Shannon had seen him looking and for a fleeting second, their eyes met before she said ‘I’m sorry sir, there seems to be a problem with the account.’ She had noticed his mood shift automatically – palpably. The atmosphere had become tense in the room, and she had nervously exchanged a look with her manager, who still kept his distance but wanted nothing more than for it to all kick off, so he could show his beautiful young employee is masculine prowess. Shannon felt as though she was caught between a rock and hard place: the potentially aggressive customer, or her idiot boss. Tom had just rolled his eyes and it became clear that the situation was not entirely a surprise to him; she felt relieved. He had casually glanced over his shoulder, as if he was checking for someone who might have been watching him, but there wasn’t anyone there. He’d paused for a few moments, assessing the situation and, then, he’d said “I demand to speak to the manager – what exactly is the problem here?” Shannon had felt relieved at this normal reaction as she had feared the worst – that his disposition might have reflected his looks. He had been assisted over to a private room to discuss the problem and she watched him go.
After the customer had left, her manager had come to check on her and Shannon knew that he was frantic to impress her.
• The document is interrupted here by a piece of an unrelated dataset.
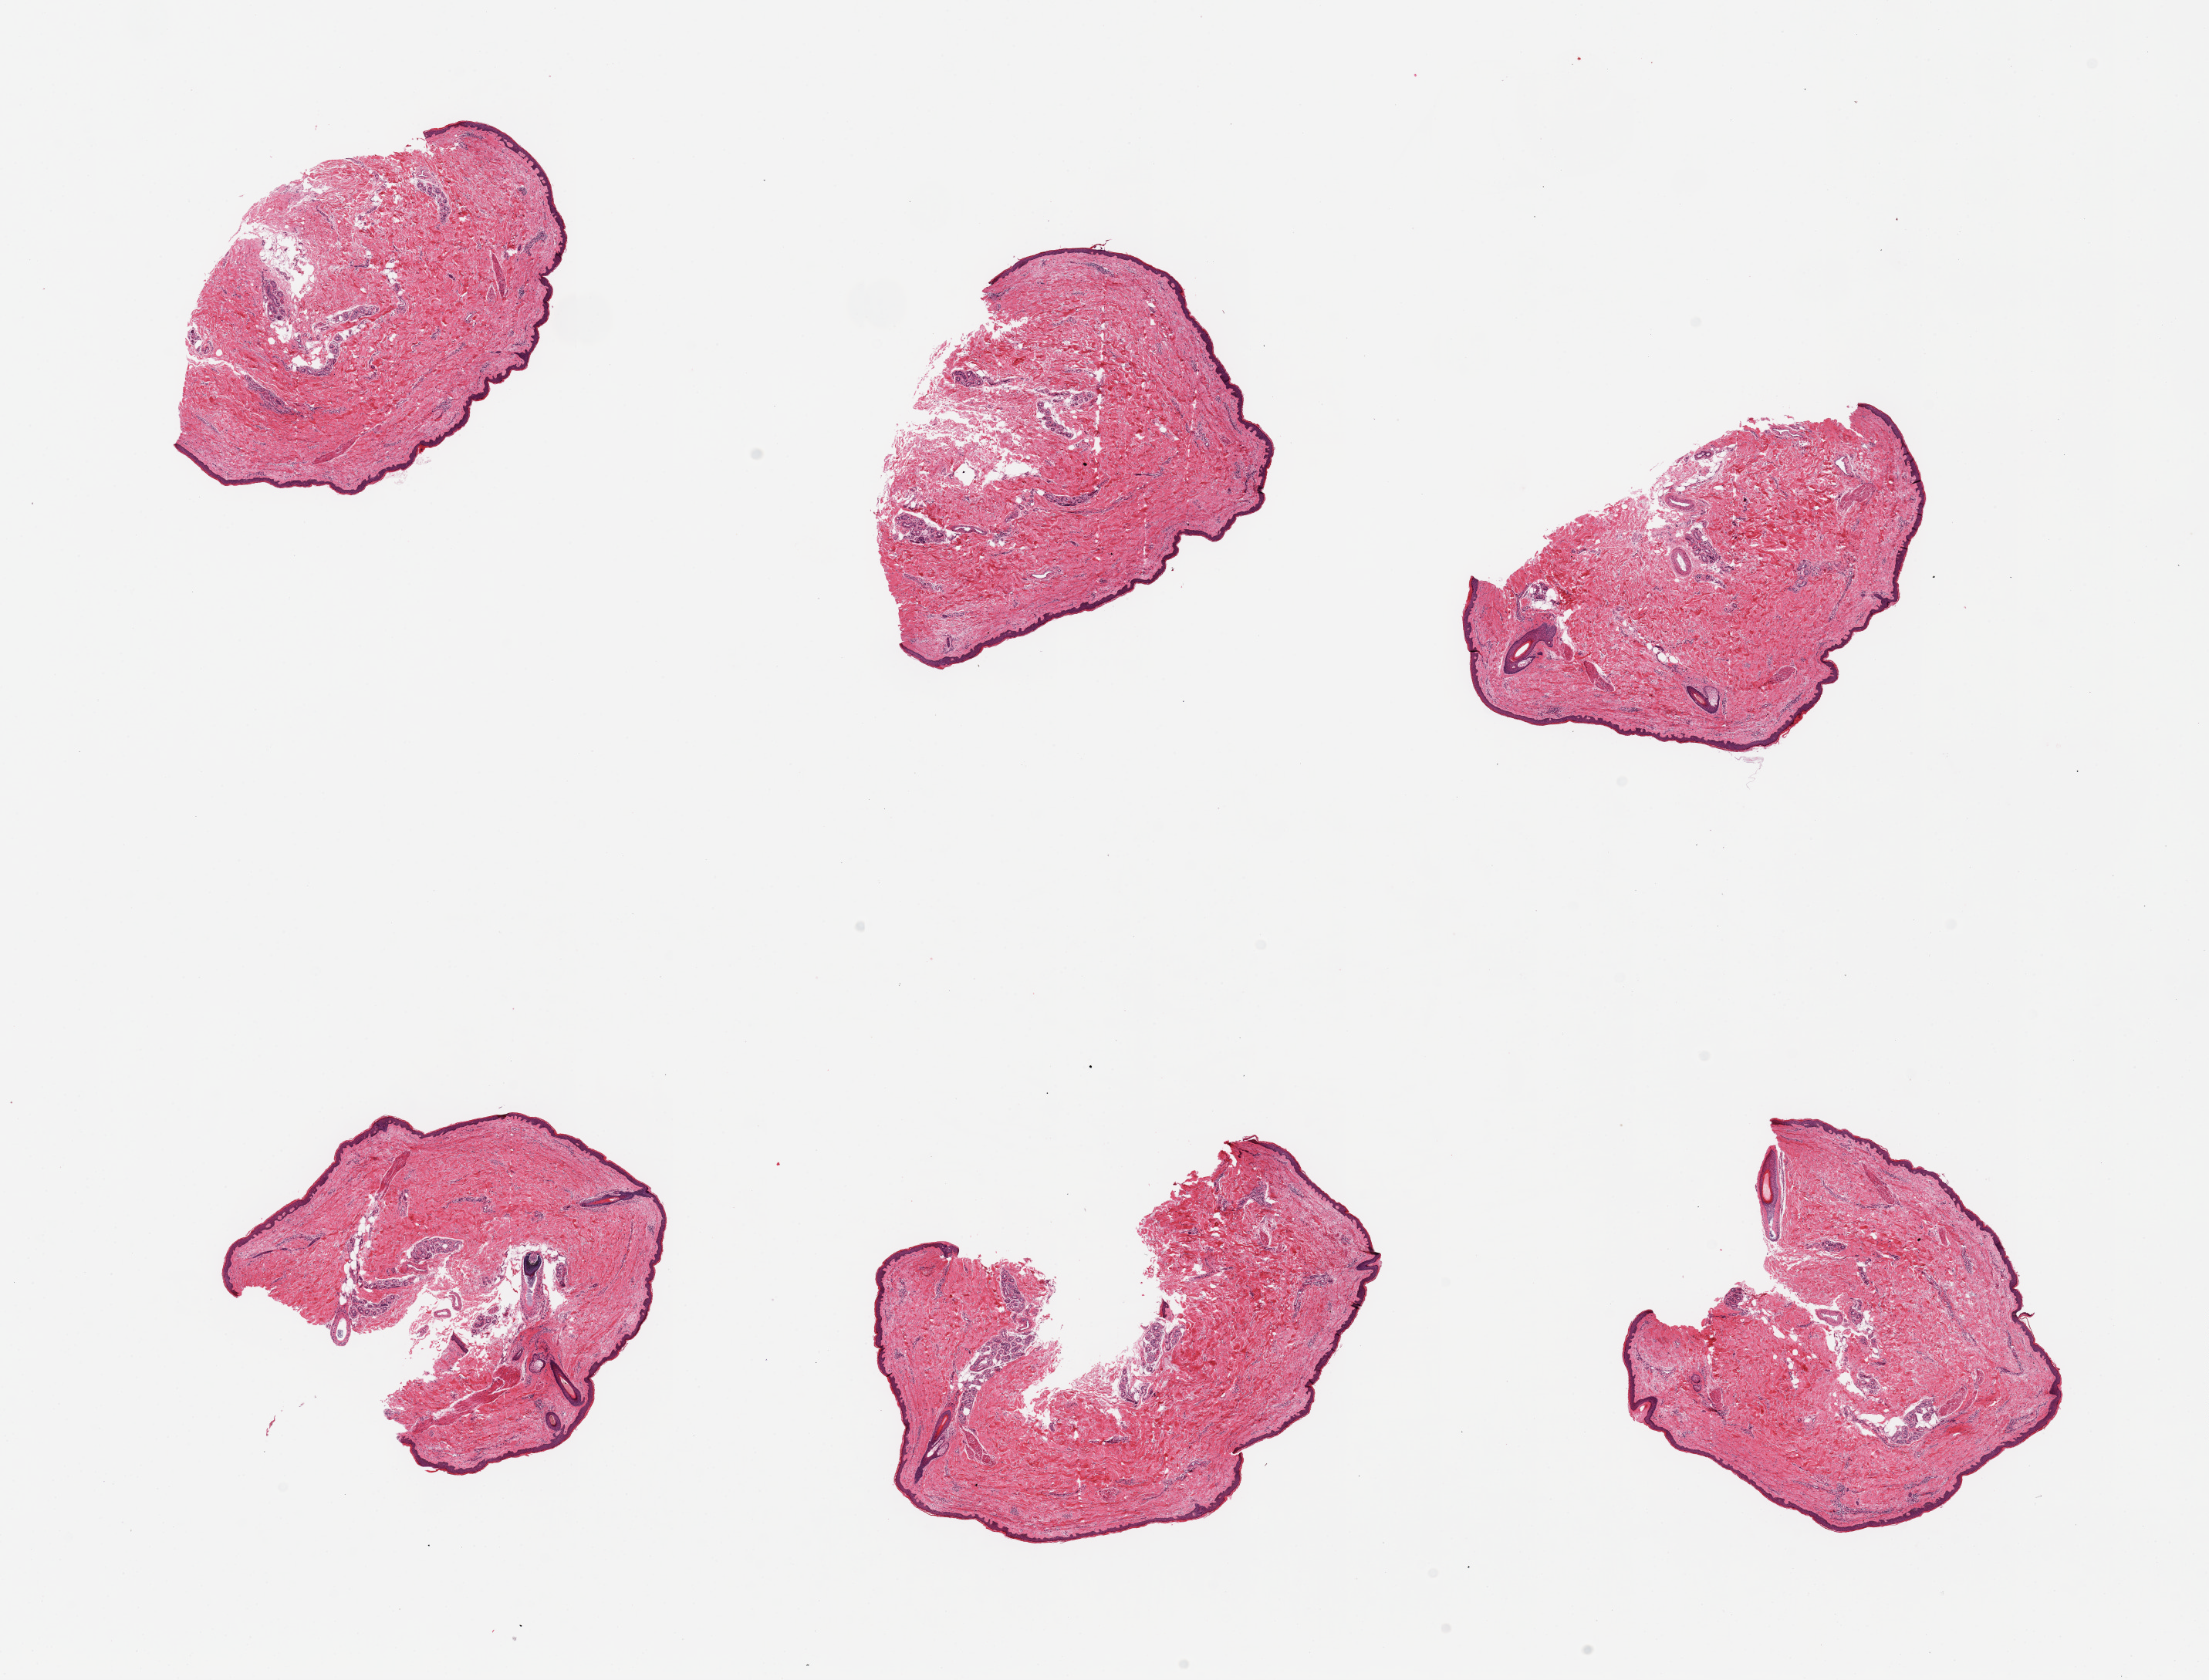
Whole-slide image, haematoxylin and eosin stain, shown as a low-resolution overview of the whole scanned area (about 22.6 x 17.2 mm, slide scanned at 20x). PAXgene-fixed, paraffin-embedded tissue. Section of skin of lower leg (target tissue). Tissue donor sample. Donor: male.
Pathologist's review note for this sample: 6 pieces well trimmed; 60.63um thickness of the epidermis.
However, she was never one for being easily awestruck, but she had played her part well and assured him she was fine. After work, she had walked out with colleagues and headed home, walking through the dark, streetlight-lit roads of Chicago, stopping off at an ATM machine on the way. It hadn’t been until she had been home for some time that she eventually had opened her bag and poured out the contents: the many thousands of dollar bills floated out like leaves from the autumn trees. Shannon had sat there, watching as the money fell around her and she felt content; money was the only thing she could ever rely upon. She had smiled to herself; thinking how an honest face does not, an honest girl make. She’d then shut the curtains and begun counting her prize, whilst Tom, from earlier, had to go home to an expectant wife and explain why their life savings had vanished, feeling angry and confused.